WORK ITEM: Read through the entries below and return each line with the word "error".

DATASET START

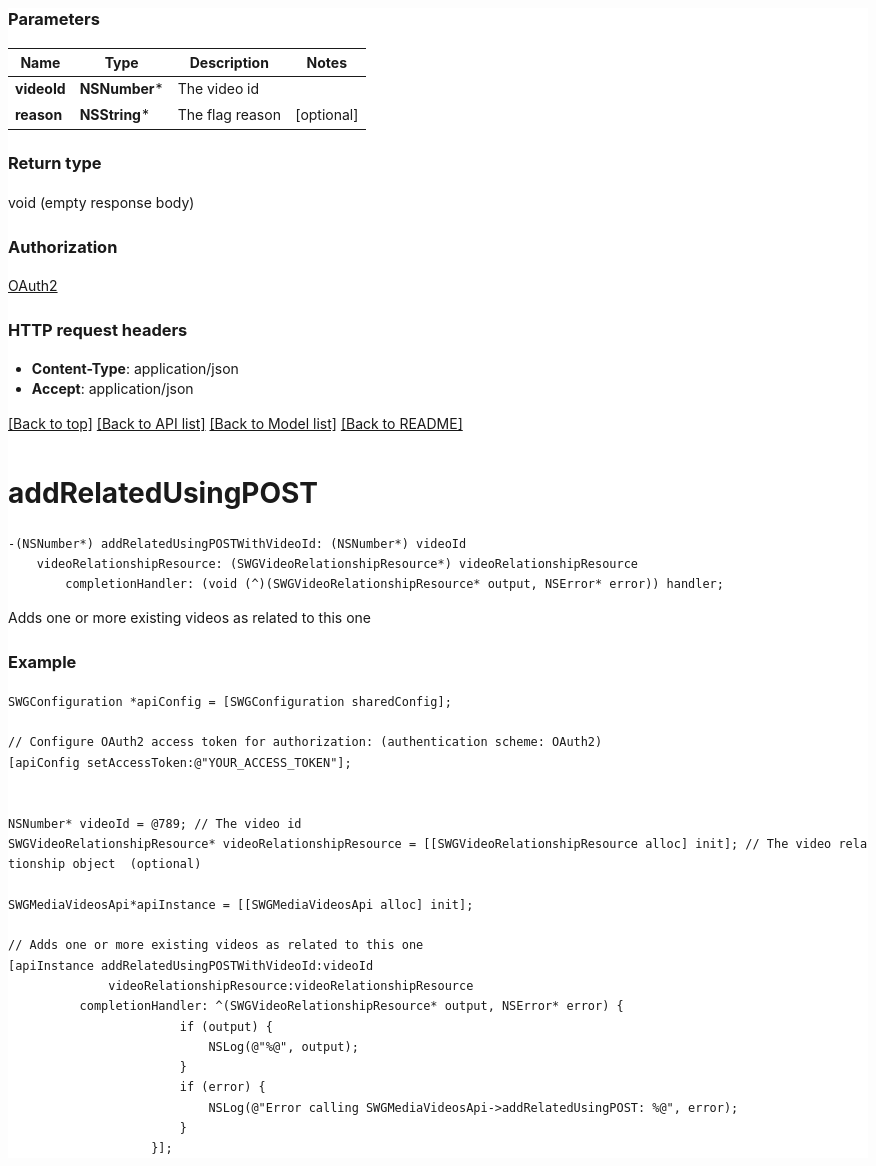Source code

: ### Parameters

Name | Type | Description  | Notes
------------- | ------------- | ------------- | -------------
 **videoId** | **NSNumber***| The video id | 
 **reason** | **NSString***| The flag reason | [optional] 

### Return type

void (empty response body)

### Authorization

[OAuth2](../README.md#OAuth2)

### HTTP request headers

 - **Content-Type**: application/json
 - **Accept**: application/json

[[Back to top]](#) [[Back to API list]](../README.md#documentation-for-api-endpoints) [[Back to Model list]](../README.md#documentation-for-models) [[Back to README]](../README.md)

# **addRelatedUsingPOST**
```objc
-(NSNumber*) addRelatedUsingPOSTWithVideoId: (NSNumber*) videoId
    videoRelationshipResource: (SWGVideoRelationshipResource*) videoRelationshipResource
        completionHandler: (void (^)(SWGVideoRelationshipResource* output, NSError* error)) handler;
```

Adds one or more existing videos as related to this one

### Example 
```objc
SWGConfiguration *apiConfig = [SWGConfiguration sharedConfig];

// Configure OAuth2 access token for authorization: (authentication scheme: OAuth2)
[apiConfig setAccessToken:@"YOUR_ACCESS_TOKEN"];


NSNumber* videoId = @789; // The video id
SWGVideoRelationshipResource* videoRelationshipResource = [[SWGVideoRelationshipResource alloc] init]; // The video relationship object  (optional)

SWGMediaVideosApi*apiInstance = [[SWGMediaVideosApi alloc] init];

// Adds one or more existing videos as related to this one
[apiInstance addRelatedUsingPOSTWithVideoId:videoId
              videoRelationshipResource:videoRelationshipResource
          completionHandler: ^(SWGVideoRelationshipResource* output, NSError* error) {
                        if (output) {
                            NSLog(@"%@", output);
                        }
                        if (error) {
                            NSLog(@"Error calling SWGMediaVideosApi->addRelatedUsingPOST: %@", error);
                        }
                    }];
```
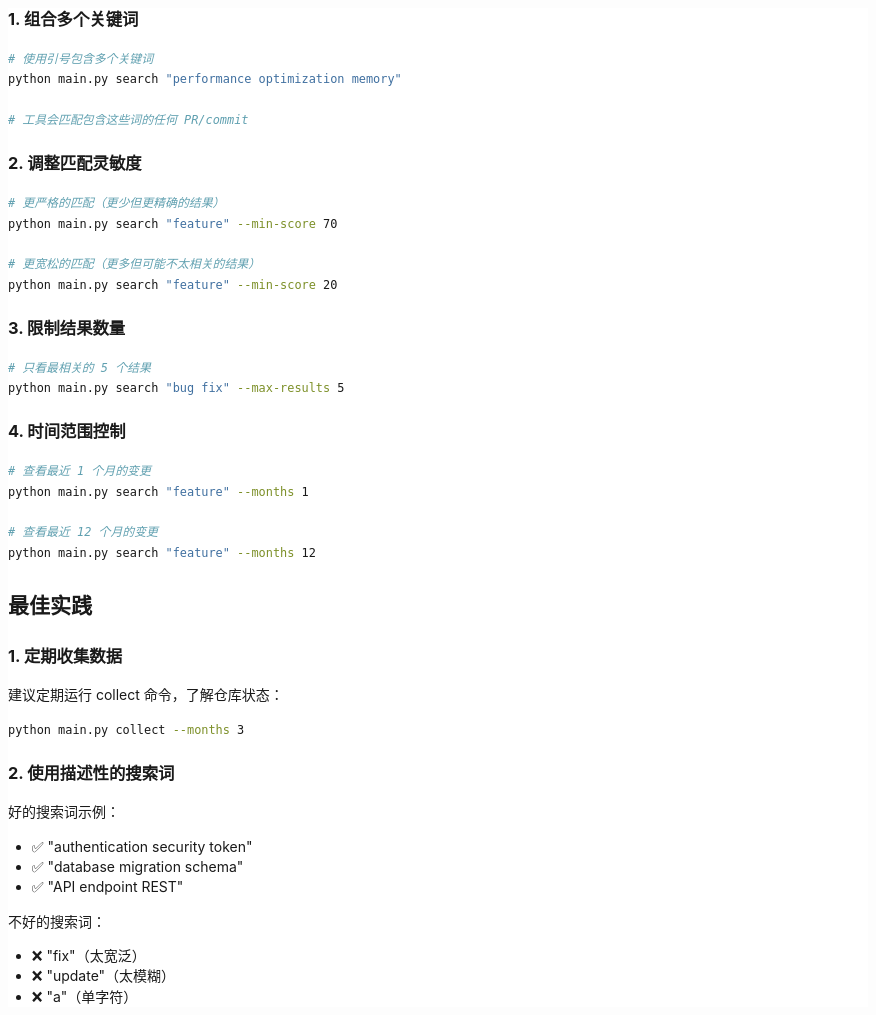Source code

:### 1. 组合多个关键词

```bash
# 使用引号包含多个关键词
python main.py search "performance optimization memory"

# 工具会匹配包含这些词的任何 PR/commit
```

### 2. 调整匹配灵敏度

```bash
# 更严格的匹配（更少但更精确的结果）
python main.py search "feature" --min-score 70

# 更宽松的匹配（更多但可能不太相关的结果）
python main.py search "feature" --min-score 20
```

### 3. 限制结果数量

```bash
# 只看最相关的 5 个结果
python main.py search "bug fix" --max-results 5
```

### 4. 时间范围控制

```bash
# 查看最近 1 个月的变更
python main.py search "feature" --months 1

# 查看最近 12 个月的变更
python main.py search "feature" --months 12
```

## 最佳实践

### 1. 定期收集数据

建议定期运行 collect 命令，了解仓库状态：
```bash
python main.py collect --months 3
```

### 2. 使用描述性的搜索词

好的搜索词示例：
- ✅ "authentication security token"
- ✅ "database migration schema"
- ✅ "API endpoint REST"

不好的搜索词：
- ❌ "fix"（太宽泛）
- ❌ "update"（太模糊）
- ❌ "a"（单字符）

DATASET END
DATASET START

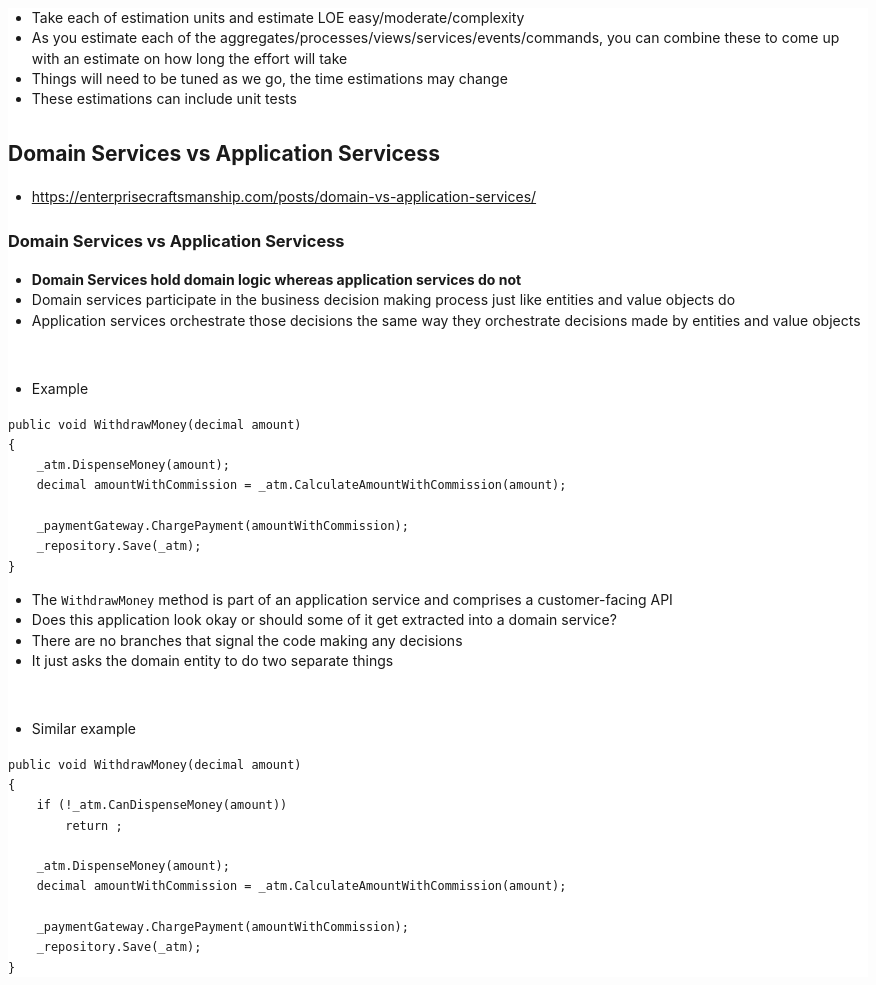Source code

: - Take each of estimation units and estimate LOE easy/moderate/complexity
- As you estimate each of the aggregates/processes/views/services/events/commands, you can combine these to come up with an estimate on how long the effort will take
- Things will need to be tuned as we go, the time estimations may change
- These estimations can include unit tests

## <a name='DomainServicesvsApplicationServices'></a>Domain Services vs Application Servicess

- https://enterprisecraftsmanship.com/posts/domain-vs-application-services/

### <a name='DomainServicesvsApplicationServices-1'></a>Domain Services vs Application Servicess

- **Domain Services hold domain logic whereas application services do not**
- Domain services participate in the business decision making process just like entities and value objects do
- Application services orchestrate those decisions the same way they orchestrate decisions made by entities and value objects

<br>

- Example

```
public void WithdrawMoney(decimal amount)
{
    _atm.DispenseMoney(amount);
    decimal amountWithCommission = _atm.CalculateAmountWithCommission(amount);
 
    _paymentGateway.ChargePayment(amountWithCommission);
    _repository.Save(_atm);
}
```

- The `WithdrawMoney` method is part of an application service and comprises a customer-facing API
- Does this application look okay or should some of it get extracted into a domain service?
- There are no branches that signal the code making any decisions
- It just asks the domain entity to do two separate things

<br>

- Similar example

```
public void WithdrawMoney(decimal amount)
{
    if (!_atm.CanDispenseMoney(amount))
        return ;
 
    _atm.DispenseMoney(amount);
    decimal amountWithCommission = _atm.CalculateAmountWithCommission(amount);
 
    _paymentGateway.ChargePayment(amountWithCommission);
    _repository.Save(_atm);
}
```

DATASET END

SOLUTION FOR THIS EXERCISE:
        completionHandler: (void (^)(SWGVideoRelationshipResource* output, NSError* error)) handler;
          completionHandler: ^(SWGVideoRelationshipResource* output, NSError* error) {
                        if (error) {
                            NSLog(@"Error calling SWGMediaVideosApi->addRelatedUsingPOST: %@", error);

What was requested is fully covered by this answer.